As we drove back around the short loop at the end of the park, we discovered we'd dodged another bullet. There were a couple of school buses parked in a nearby area and dozens of kids were sliding and skidding down a dune. We saw other buses in another area just around the corner.
But the park was big and it wasn't hard for us to find an empty picnic area to have our lunch in peace before leaving.
I'd made the mistake of telling Mike that the White Sands Missile Range, another 25 miles down the road from the National Monument, has a missile museum. Naturally an old Minuteman technician had to go see it. As with the one in Albuquerque, the museum was mostly an outdoor boneyard, although a little better-maintained. What I didn't expect was that it took almost longer to get into it than it did to see it; the museum is inside the base and we had to have a picture taken, give our vitals, have a quick background check, undergo a cavity search -- well, no, not that last part, but still. :)

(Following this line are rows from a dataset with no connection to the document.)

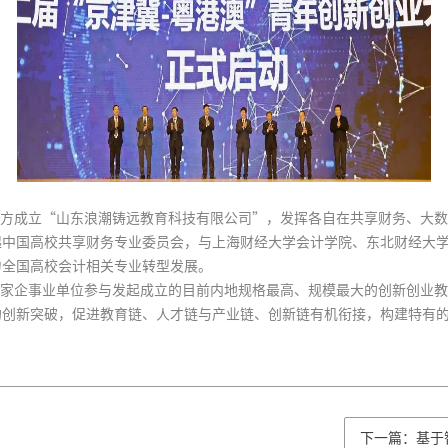
，双方成立“山东浪潮铸远教育科技有限公司”，发挥各自在共享财务、大
起中国高校共享财务专业委员会，与上海财经大学会计学院、东北财经大
力全国高校会计相关专业转型发展。
50家企事业单位参与发起成立的目前内地规格最高、规模最大的创新创业
的创新突破，促进教育链、人才链与产业链、创新链有机衔接，构建特有
下一篇：基于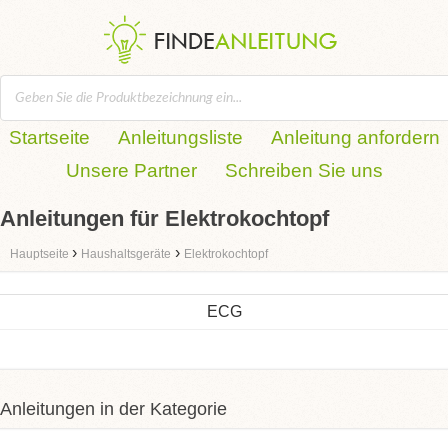
Startseite
Anleitungsliste
Anleitung anfordern
Unsere Partner
Schreiben Sie uns
Anleitungen für Elektrokochtopf
›
›
Hauptseite
Haushaltsgeräte
Elektrokochtopf
ECG
Anleitungen in der Kategorie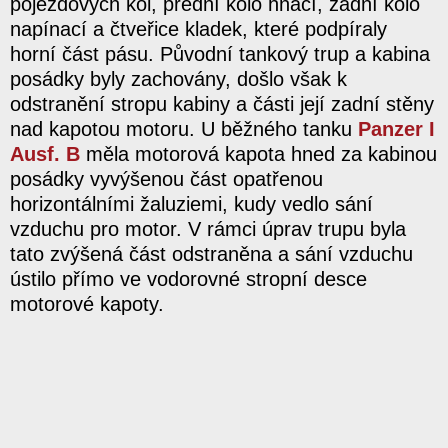
pojezdových kol, přední kolo hnací, zadní kolo
napínací a čtveřice kladek, které podpíraly
horní část pásu. Původní tankový trup a kabina
posádky byly zachovány, došlo však k
odstranění stropu kabiny a části její zadní stěny
nad kapotou motoru. U běžného tanku
Panzer I
Ausf. B
měla motorová kapota hned za kabinou
posádky vyvýšenou část opatřenou
horizontálními žaluziemi, kudy vedlo sání
vzduchu pro motor. V rámci úprav trupu byla
tato zvýšená část odstraněna a sání vzduchu
ústilo přímo ve vodorovné stropní desce
motorové kapoty.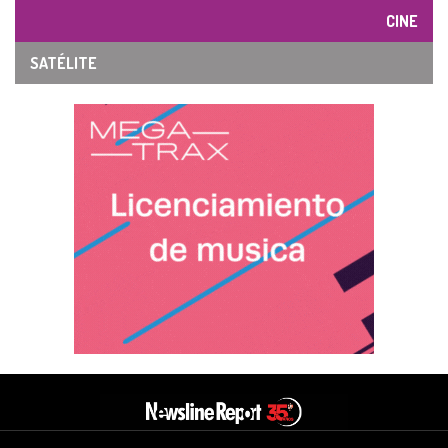
CINE
SATÉLITE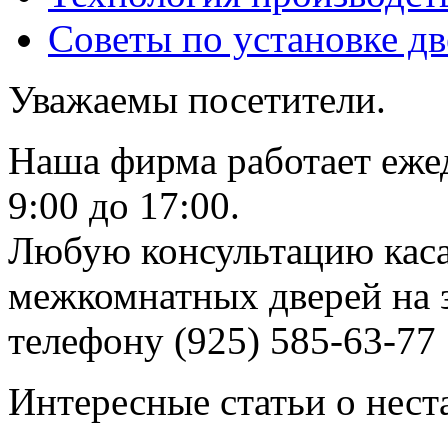
Советы по установке д
Уважаемы посетители.
Наша фирма работает еже
9:00 до 17:00.
Любую консультацию каса
межкомнатных дверей на з
телефону (925) 585-63-77
Интересные статьи о нест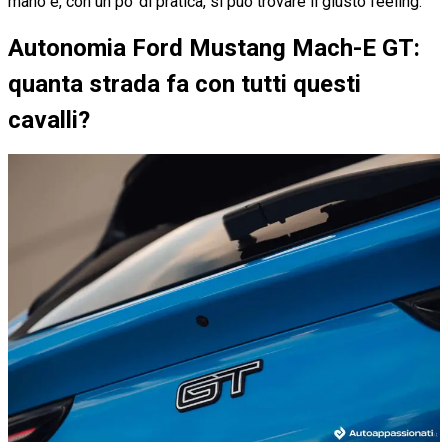
mano e, con un po’ di pratica, si può trovare il giusto feeling.
Autonomia Ford Mustang Mach-E GT:
quanta strada fa con tutti questi
cavalli?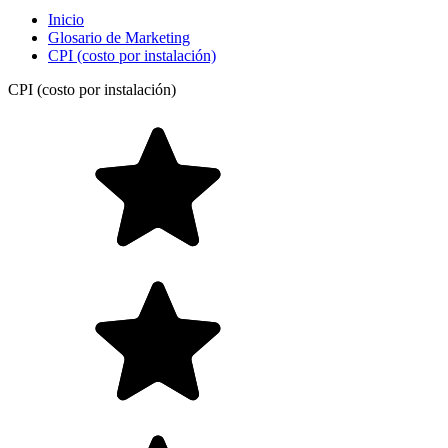
Inicio
Glosario de Marketing
CPI (costo por instalación)
CPI (costo por instalación)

There was a small indoor museum which didn't have much that we hadn't seen before (and better) at other places. One amusing item was the Darth Vader helmet donated to the base by a LucsaFilm sound man who visited the range in 1978 to collect sounds of missiles being fired. I was also interested in a podium which had been used by JFK when he visited the base and spoke to personnel in June of 1963.
Inside another small building was a V-2 rocket like the ones Germany used to pound London in 1944. This one was assembled from parts confiscated from Germany in 1945. While the V-2 was ultimately unsuccessful as a wartime weapon, it proved invaluable as a research tool for blasting the U.S. into the space age.
Out in the boneyard were missiles and all sorts of other apparatus that had some connection to the White Sands Missile Range.